I wrote this in response to the video but also would like to reference the above article you wrote as well. This above statement should answer your question of "who do they want their country back from?" Most American's have not been able to put their finger on this question quite yet mostly because for their entire lives they've been told to blame the Republicans or blame the Democrats. The answer they seek is that the people want their country back from those who believe that it the duty of the state to deliver the rights to the people not protect the rights they already have from birth. It has little to do with returning to a slave economy or the Jim Crow south. Slavery is a scourge on American/World History and may have already well ruined us. On a conciliatory note based on your above letter you are correct about Americans needing to look long and hard at their country. I'd even agree with the things you recommended they look at. I'd just expand it a little. Look at the welfare system (which make people dependent on the state and expect to be taken care of by the state), social security, The Federal Reserve, The IRS and all fancy schemes to rob Americans blind. Unemployment (which discourages people to take employment which pays less than $300 a week), Minimum wage laws (which discriminates against unskilled workers and causes us to lose jobs to cheaper labor overseas).

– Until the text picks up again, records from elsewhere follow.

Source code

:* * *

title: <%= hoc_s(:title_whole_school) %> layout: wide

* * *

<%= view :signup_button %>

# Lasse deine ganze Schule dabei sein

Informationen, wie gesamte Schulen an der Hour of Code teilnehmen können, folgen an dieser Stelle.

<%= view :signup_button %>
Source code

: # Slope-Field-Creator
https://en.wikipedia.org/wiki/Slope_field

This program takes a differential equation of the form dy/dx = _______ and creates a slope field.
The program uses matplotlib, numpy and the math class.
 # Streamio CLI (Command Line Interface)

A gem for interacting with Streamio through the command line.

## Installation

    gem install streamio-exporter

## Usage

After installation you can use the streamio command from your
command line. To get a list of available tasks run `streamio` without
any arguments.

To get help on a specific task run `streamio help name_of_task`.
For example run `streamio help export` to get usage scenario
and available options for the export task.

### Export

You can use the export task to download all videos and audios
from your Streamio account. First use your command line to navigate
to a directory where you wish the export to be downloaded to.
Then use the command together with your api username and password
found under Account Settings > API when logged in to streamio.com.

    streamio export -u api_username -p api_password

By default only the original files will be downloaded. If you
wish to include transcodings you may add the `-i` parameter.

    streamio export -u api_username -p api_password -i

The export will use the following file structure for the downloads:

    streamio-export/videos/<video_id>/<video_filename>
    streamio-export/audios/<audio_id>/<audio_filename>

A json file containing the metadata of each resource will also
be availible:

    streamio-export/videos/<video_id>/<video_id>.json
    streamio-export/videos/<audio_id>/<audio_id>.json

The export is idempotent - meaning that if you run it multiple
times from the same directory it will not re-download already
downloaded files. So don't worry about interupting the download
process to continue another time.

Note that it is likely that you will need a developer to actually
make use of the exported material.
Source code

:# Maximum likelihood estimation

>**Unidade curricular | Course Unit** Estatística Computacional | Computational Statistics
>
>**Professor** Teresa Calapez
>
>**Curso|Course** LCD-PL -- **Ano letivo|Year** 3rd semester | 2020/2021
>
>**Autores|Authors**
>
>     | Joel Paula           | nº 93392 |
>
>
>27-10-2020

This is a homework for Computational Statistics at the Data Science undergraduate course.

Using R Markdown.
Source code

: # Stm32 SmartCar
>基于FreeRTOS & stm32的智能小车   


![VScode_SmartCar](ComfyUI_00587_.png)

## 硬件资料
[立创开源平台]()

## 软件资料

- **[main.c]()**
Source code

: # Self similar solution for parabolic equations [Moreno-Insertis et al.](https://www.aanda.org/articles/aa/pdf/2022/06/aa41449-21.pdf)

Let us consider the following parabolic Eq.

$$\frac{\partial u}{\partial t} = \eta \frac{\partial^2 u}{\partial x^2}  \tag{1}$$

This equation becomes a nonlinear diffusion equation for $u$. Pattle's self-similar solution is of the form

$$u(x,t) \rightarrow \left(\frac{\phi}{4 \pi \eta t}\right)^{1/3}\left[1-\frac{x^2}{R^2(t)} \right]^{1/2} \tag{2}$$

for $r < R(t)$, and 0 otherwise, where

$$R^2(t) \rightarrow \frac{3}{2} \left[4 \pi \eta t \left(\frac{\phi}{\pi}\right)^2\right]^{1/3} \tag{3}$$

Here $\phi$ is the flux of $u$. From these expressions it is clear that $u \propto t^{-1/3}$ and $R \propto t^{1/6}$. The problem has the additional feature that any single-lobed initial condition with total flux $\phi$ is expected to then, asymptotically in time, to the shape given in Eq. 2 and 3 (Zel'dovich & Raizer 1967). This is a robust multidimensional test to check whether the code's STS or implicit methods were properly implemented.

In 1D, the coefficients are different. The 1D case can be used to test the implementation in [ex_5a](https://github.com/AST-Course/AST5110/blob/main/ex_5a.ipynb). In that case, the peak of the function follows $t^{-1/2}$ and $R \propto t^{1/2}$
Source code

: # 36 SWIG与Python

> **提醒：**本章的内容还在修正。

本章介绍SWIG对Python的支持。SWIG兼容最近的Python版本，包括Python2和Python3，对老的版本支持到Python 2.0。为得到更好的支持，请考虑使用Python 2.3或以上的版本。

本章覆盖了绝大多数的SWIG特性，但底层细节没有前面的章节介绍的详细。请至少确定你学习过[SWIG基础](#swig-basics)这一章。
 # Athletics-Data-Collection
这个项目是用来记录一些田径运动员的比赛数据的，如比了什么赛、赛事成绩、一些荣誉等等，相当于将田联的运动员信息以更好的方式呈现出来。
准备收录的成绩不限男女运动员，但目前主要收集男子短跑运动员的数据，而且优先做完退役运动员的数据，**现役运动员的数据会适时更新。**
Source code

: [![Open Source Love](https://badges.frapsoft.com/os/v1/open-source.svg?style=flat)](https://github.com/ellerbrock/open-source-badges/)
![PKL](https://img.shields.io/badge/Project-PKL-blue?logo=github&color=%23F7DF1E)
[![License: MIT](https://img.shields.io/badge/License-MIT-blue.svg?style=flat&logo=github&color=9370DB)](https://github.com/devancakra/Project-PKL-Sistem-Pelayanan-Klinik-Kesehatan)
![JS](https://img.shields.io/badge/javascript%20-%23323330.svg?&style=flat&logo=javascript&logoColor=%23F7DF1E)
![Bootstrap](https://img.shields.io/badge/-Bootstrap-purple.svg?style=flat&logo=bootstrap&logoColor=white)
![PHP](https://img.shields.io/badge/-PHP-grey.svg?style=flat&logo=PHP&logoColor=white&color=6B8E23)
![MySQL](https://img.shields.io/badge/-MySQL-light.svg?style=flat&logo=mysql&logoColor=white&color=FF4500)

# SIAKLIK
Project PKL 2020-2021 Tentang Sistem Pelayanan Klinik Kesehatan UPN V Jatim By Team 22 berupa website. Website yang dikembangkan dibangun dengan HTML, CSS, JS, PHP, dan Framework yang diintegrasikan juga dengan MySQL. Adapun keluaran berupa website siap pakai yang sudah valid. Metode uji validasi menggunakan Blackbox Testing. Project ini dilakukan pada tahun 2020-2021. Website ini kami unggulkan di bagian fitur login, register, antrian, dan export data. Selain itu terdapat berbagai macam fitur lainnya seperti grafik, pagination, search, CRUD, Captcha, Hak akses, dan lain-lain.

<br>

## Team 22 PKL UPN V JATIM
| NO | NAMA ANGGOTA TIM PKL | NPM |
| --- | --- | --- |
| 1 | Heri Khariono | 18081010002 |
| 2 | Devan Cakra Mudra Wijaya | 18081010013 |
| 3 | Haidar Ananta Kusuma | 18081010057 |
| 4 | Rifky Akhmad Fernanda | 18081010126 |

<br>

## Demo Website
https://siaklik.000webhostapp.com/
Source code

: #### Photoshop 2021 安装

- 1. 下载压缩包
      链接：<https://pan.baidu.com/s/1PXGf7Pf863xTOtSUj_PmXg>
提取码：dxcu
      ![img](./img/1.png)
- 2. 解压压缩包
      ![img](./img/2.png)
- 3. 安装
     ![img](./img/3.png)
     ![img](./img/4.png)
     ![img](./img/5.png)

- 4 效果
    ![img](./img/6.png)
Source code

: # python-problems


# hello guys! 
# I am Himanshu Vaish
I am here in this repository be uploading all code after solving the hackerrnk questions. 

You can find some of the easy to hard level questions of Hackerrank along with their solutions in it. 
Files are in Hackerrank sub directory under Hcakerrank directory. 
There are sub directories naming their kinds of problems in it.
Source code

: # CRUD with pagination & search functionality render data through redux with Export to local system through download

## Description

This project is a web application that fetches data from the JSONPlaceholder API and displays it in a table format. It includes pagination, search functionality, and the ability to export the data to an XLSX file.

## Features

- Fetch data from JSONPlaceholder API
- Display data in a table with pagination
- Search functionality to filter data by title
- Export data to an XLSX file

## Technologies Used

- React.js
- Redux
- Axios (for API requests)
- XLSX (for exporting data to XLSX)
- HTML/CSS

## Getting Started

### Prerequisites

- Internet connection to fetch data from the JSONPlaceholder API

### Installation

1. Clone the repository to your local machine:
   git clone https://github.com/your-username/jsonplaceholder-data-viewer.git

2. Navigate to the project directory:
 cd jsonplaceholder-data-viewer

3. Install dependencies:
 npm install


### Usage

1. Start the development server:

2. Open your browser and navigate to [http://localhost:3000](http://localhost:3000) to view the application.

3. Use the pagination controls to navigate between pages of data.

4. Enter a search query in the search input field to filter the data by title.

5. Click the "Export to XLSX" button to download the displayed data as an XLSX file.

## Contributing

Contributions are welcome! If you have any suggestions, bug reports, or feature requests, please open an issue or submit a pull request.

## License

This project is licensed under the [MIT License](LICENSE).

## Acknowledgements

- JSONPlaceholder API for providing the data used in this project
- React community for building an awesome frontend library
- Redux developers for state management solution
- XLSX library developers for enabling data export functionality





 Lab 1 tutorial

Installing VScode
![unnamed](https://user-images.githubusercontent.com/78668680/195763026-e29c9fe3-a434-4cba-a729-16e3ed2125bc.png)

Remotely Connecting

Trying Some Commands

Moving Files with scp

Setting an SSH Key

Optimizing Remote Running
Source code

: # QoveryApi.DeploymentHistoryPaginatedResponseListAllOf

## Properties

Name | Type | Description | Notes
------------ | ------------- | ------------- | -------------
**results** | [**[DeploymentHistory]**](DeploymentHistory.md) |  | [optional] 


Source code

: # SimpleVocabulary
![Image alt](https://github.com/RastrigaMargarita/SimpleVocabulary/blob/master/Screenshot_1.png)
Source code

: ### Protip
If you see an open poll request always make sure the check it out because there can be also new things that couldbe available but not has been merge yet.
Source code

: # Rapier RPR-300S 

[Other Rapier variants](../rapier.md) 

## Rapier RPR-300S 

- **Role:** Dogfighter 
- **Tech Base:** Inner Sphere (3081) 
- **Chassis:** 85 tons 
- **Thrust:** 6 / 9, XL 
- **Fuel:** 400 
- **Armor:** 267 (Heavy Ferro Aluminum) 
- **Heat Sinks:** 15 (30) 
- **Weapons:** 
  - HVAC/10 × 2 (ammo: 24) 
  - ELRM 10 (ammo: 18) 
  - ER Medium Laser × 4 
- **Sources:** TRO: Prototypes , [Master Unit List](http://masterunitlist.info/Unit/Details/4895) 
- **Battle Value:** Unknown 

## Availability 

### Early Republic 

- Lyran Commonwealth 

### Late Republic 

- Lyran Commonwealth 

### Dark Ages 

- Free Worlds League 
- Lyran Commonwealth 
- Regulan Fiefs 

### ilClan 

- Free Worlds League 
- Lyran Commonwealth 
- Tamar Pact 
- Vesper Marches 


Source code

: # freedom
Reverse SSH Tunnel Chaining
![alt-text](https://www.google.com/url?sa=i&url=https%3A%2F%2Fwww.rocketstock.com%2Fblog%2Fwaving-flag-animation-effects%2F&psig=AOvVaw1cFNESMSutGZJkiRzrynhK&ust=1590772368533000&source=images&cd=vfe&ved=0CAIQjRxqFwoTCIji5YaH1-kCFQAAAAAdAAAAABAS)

Over-medication of the public, especially in public schools. Public Education is not adequate and, in my opinion and experience, can even be harmful to creating free thinking and productive individuals. The Patriot Act (Total assault on the Bill of Rights) and the War On Terrorism (how can you fight a war against a military tactic? How about a War On Flanking?). Is medical treatment a right? If so who grants it? God? Is every child born with an indentured, personal physician beside him? Well of course that is not the case. Which means that means that the 'right' to health care is also a right granted by the state and thus one which can be arbitrarily removed by any number of bureaucratic means. Most balk at the notion of eliminating these institutions but they are strands in the fabric of our society just as we are. If WE are the problem, as you said in your post, and if those programs are part of US then they perhaps should be looked at with another perspective as well.